> _PROBLEM DESCRIPTION_
Extend the text on the Nipah virus vaccine trial, picking up after its last sentence.

> _SOURCE DOCUMENT_
The National Institute of Allergy and Infectious Diseases (NIAID), part of the National Institutes of Health, has launched an early-stage clinical trial evaluating an investigational vaccine to prevent infection with Nipah virus. The experimental vaccine is manufactured by Moderna, Inc., Cambridge, Massachusetts, and was developed in collaboration with NIAID’s Vaccine Research Center. It is based on a messenger RNA (mRNA) platform—a technology used in several approved COVID-19 vaccines. NIAID is sponsoring the Phase 1 clinical study, which is being conducted at the NIH Clinical Center in Bethesda, Maryland.

Nipah virus infection is a zoonotic disease, meaning that it is spread between animals and people. Fruit bats are the natural host for the virus. The first known Nipah outbreak occurred in 1998 in Malaysia and Singapore and resulted in 265 human cases and 105 deaths, and caused significant economic damage to the swine industry there. Since 1999, outbreaks have occurred annually in Asia, primarily in Bangladesh and India. The virus can cause mild-to-severe disease rapidly progressing from respiratory infection symptoms to encephalitis (brain swelling) leading to coma or death. An estimated 40% to 75% of people infected with Nipah virus die. Although most cases are transmitted via animals, person-to-person transmission can occur. Currently, there is no licensed vaccine or treatment for Nipah virus infection.

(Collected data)
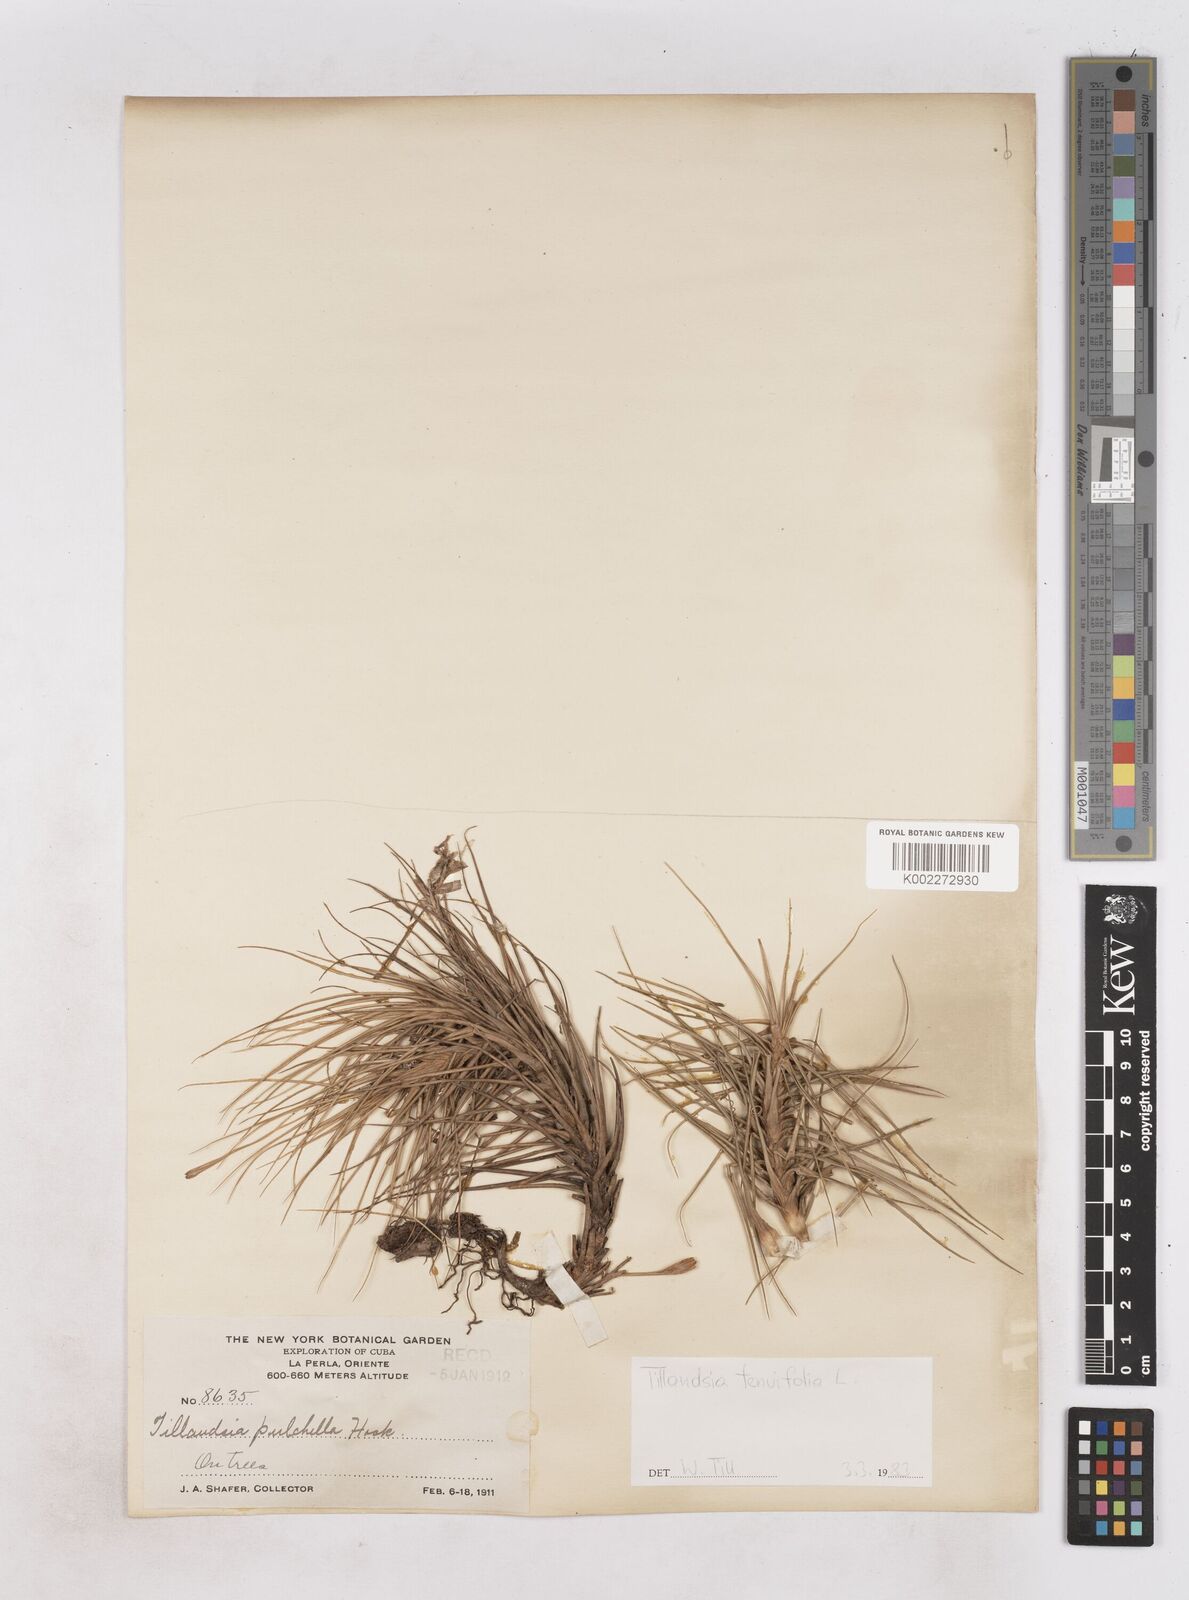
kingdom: Plantae
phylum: Tracheophyta
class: Liliopsida
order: Poales
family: Bromeliaceae
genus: Tillandsia
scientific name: Tillandsia tenuifolia
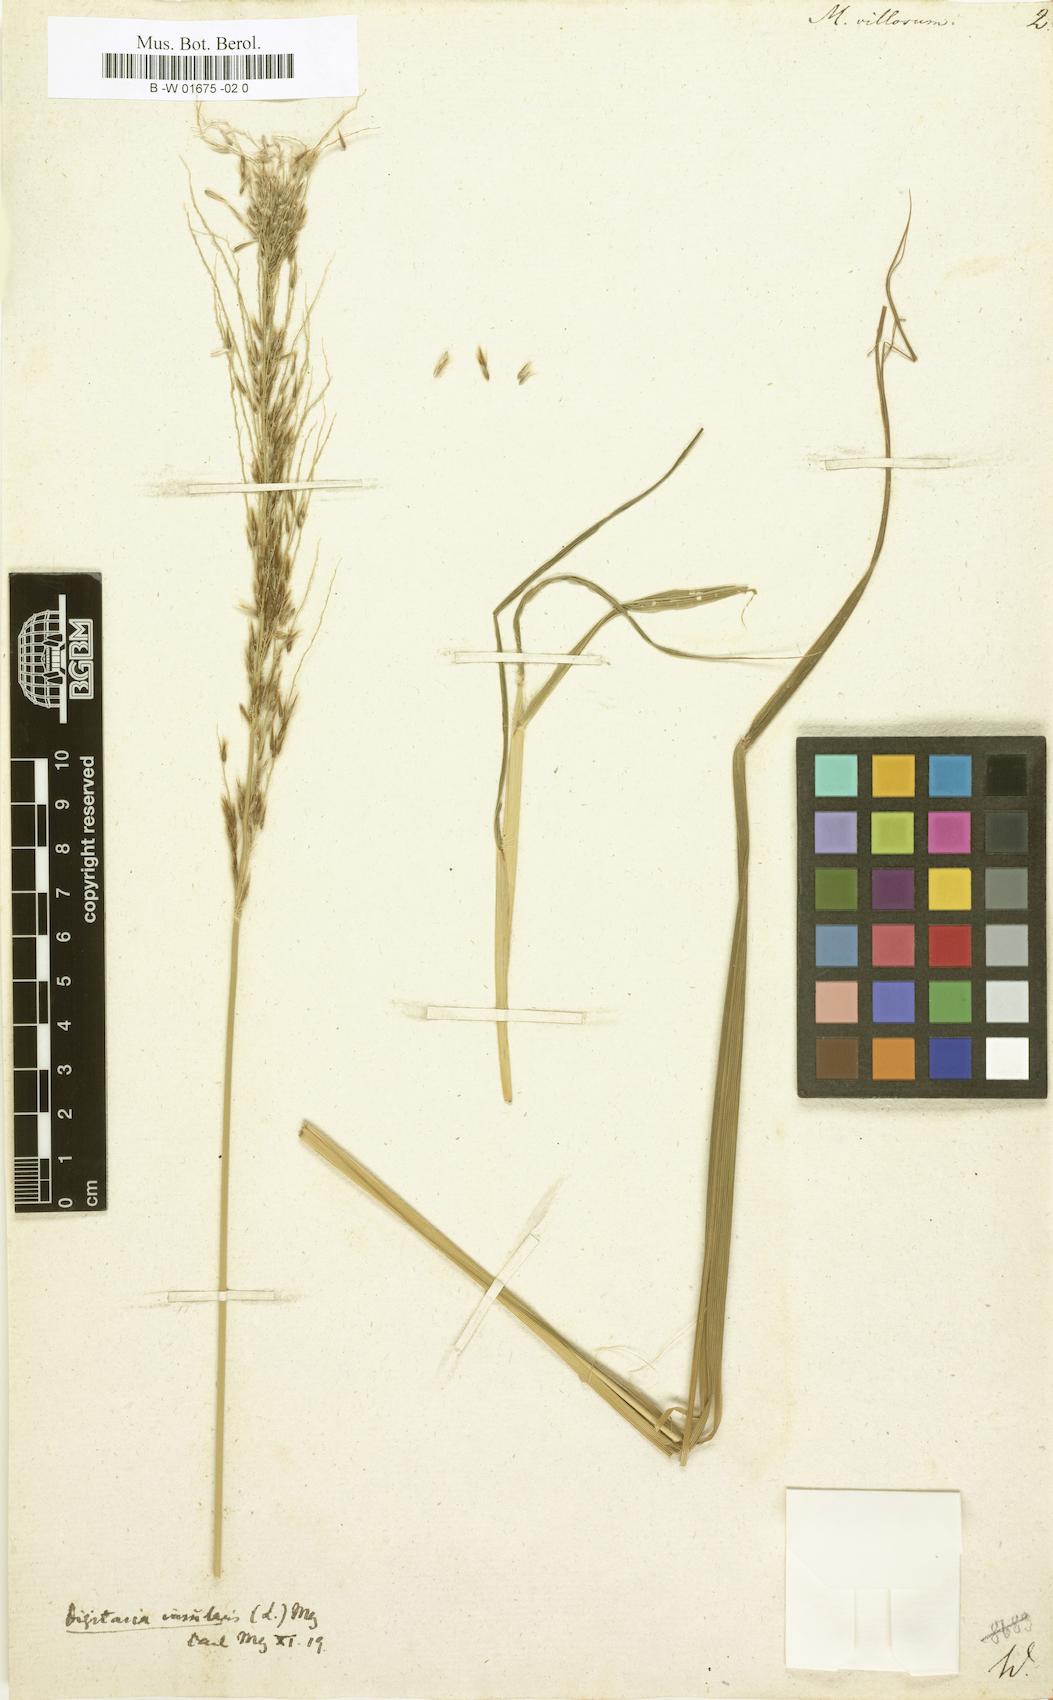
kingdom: Plantae
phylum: Tracheophyta
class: Liliopsida
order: Poales
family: Poaceae
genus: Digitaria
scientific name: Digitaria insularis
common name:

> _YOUR RESPONSE_
“Nipah virus poses a considerable pandemic threat because it mutates relatively easily, causes disease in a wide range of mammals, can transmit from person-to-person, and kills a large percentage of the people it infects,” said NIAID Director Anthony S. Fauci, M.D. “The need for a preventive Nipah virus vaccine is significant.”

NIAID’s Pandemic Preparedness Plan, published earlier this year, established a framework to study viruses of pandemic potential and prioritize research on prototype pathogens, such as Nipah virus. This is the first clinical trial using the prototype pathogen approach since the plan’s publication.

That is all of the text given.